*TASK INSTRUCTIONS*. What lines below include the string "explore"? Pick them out and copy them.

*EXERCISE MATERIALS*.
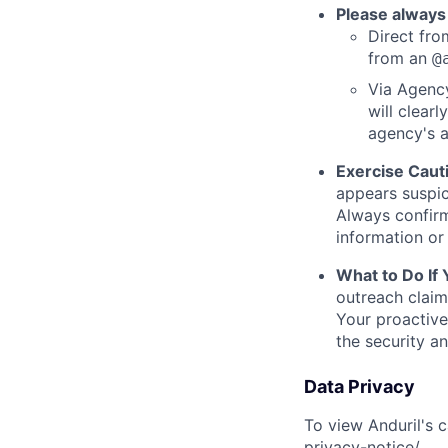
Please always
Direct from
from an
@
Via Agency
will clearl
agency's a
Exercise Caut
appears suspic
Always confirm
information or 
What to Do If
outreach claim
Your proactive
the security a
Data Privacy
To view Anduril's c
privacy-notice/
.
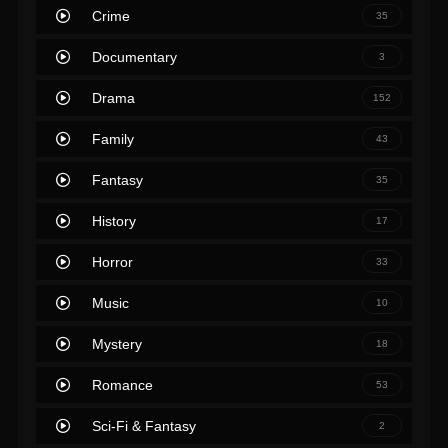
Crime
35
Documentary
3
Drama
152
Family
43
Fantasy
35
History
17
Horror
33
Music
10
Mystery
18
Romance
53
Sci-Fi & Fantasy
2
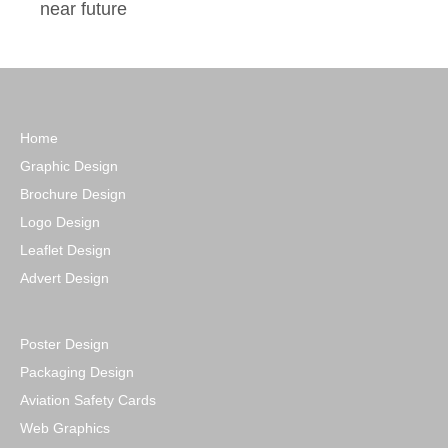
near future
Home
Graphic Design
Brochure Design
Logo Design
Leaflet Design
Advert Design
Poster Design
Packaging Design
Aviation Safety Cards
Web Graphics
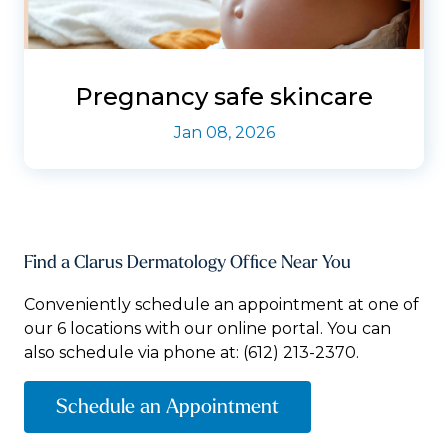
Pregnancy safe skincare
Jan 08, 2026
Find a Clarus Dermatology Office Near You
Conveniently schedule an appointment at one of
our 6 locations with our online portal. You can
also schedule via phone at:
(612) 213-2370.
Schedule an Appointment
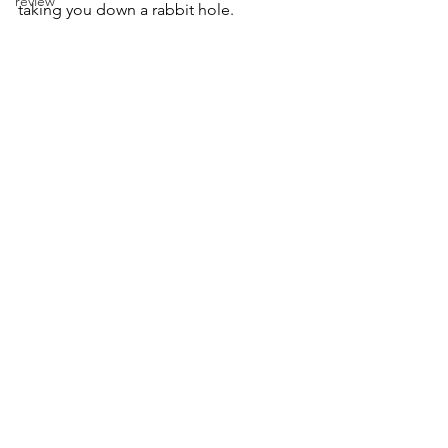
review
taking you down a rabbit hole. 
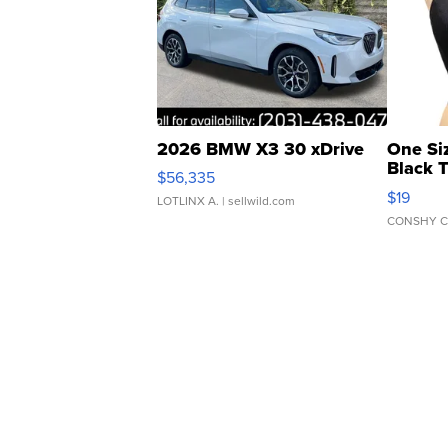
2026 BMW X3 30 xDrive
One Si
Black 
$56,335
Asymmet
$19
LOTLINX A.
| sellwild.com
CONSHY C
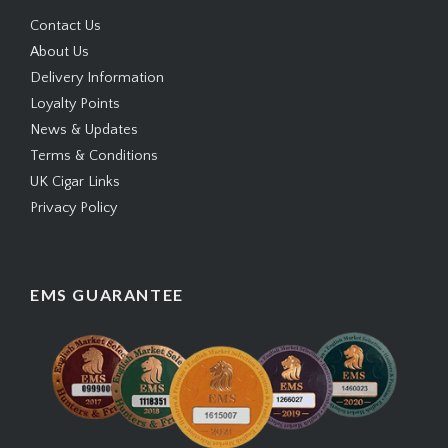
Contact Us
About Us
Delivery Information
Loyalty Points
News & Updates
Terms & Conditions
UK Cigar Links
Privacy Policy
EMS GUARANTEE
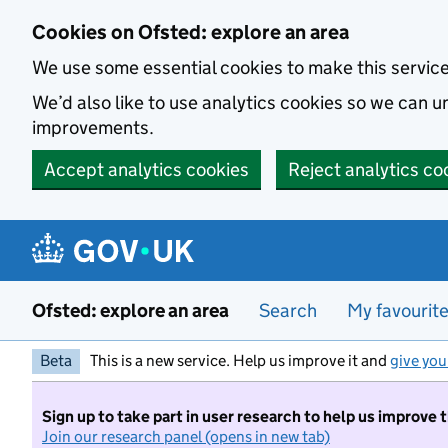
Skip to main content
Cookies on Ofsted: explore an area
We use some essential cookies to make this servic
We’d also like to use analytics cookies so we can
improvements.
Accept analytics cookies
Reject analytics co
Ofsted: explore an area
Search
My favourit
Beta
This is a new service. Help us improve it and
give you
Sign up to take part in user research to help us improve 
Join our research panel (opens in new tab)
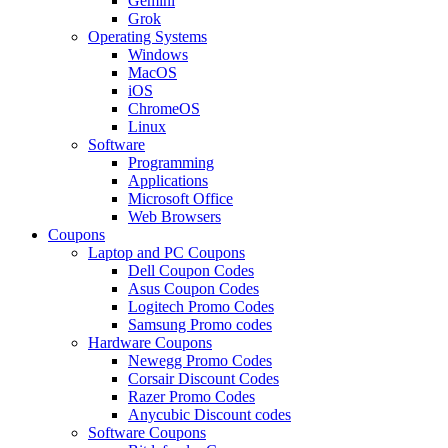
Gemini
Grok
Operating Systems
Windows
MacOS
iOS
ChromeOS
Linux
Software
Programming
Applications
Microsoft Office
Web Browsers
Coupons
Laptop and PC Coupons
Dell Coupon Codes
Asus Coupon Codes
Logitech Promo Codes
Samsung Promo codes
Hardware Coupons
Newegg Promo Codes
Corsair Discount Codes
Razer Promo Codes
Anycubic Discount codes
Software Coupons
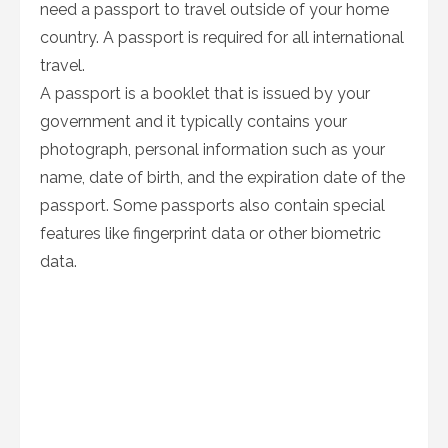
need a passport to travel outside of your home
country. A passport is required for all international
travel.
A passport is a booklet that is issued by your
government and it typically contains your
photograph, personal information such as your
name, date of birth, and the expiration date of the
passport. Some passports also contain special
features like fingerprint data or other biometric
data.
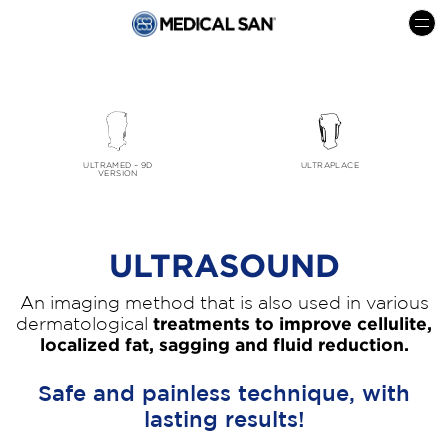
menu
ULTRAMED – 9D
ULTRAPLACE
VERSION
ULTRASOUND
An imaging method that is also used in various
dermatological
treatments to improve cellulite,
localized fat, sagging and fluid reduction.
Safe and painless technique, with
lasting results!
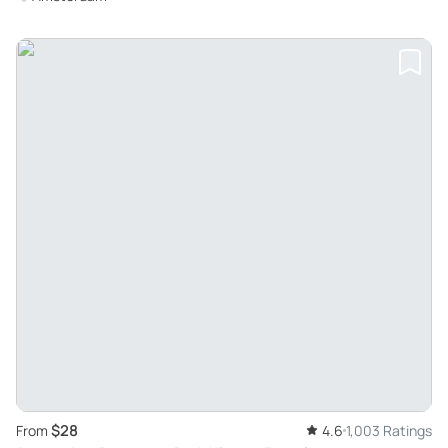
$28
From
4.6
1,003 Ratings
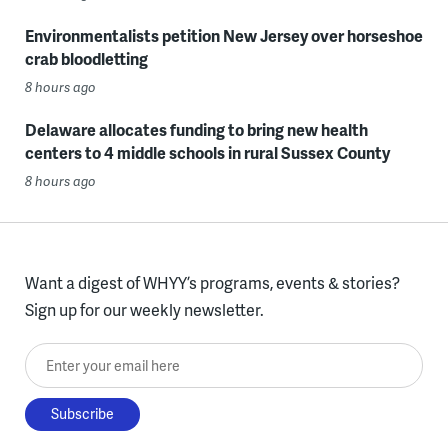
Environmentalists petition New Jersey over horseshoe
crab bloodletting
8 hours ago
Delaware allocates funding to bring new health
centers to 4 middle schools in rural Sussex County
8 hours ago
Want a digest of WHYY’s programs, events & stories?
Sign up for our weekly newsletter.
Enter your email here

*EXERCISE OUTPUT*.
Cookies on Ofsted: explore an area
Ofsted: explore an area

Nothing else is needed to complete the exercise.